I’m assuming you handload (if not I think the question is still valid). Do you notice changes in your group size when you remove and replace the same barrel? I’m curious if the small changes in headspace from installation to installation (that would also alter the length of your jump) make an appreciable difference in your group size. I’m betting not but have always at least theorized that this might be the case
 
It is more the method you use to switch than the action. I was looking at doing this just recently and while the smith was willing to fit the lug with a Deviant, they said it was easier with a Curtis. Point here, talk to your smith and see what they are comfortable with.

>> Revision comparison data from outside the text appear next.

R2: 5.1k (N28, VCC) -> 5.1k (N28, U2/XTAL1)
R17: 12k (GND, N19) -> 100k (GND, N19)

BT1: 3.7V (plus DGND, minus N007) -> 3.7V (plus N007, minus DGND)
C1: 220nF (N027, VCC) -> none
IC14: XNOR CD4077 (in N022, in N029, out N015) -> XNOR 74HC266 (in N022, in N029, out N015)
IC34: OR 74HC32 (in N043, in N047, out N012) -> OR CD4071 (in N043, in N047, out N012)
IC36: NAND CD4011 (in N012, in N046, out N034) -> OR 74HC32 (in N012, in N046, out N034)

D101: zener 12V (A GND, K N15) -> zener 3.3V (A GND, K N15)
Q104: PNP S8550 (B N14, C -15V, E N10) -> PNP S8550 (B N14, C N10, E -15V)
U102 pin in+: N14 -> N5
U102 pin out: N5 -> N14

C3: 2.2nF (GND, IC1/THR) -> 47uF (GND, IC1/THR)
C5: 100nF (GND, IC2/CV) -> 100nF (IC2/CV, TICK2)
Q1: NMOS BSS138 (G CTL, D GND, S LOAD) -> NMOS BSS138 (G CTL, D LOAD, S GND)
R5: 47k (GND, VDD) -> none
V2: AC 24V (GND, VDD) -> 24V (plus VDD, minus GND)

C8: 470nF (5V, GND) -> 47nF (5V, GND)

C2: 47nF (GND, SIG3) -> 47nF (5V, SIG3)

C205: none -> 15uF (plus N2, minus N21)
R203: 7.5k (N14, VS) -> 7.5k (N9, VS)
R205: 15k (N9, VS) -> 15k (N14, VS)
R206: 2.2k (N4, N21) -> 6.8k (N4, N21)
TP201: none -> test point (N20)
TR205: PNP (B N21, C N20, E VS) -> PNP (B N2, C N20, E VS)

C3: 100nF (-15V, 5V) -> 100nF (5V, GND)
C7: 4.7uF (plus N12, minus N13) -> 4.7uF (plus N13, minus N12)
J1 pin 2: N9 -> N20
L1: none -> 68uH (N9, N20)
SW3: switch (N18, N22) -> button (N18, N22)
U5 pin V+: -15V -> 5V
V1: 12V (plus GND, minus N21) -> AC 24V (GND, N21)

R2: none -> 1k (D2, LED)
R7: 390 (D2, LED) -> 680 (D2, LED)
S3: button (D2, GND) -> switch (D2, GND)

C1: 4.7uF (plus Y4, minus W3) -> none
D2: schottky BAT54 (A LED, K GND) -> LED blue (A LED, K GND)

They may bring up things like indexing concerns since every barrel they cut will have a different timing. You mind find the conversation will change your mind, at the very least you will understand what you are really getting by going that route.
 
It is more the method you use to switch than the action. I was looking at doing this just recently and while the smith was willing to fit the lug with a Deviant, they said it was easier with a Curtis. Point here, talk to your smith and see what they are comfortable with. They may bring up things like indexing concerns since every barrel they cut will have a different timing. You mind find the conversation will change your mind, at the very least you will understand what you are really getting by going that route.


I was leaning towards the vector at the moment. I did like the bighorn or the impact but the vector represented an easier switch in the field with their design.
 
I have two switch barrels that I can switch on the line in about 2 or 3 mins. Return to zero and maintain headspace to the thou. No small fiddley bits like headspace guages needed. And my barrels will switch in between the two rifles equally. Bighorn TL3's

Did you have to have your barrels special chambered or threaded with your setup?
 
Guys don't over think this. First everything has to be clean. Then it's no different than changing a light bulb. A shoulder barrel greatly simplifies things. I've done over 7000 barrels in the last ten years. 99% of them I didn't have the action in hand. How difficult can it be. If indexing the lettering is important then the GS would need the action one time to establish the location. It's very easy.
Did you have to have your barrels special chambered or threaded with your setup?
 
The set screw in their tenon might work as well, but their introductory video demo'ing the switch clearly shows a zero shift.

I agree with the above statement, when you head space off of a shoulder (including the shoulder of a permanent barrel nut) and tighten to a repeatable torque value, the zero shift is going to be minimal - especially for the game most of us are playing. Now, if you're in the Benchrest score competitions, then you may want to double check it, but for me, tighten it all down, and it's good to go.

I also have a few Savage style prefits that I loctited the barrel nut at headspace and

I have started to do this with my barrels as well - but a little differently. I'm still using the ARC Barloc on my Bighorn TL3, each barrel has it's own nut that is loctited on. With the BarLoc I still use the headspace gauges, and I don't need a long torque wrench, i use a Borka Kit (PTL2565K ) it has what I need in a little kit for the entire rifle (action screws, BarLoc, and scope rings). If you use a TL3 and just a shouldered barrel (talk PVA or Keystone Accuracy to name a couple) and you use the flats on the barrel like @reubenski shows above - it would be very consistent with no real concerns for zero shift.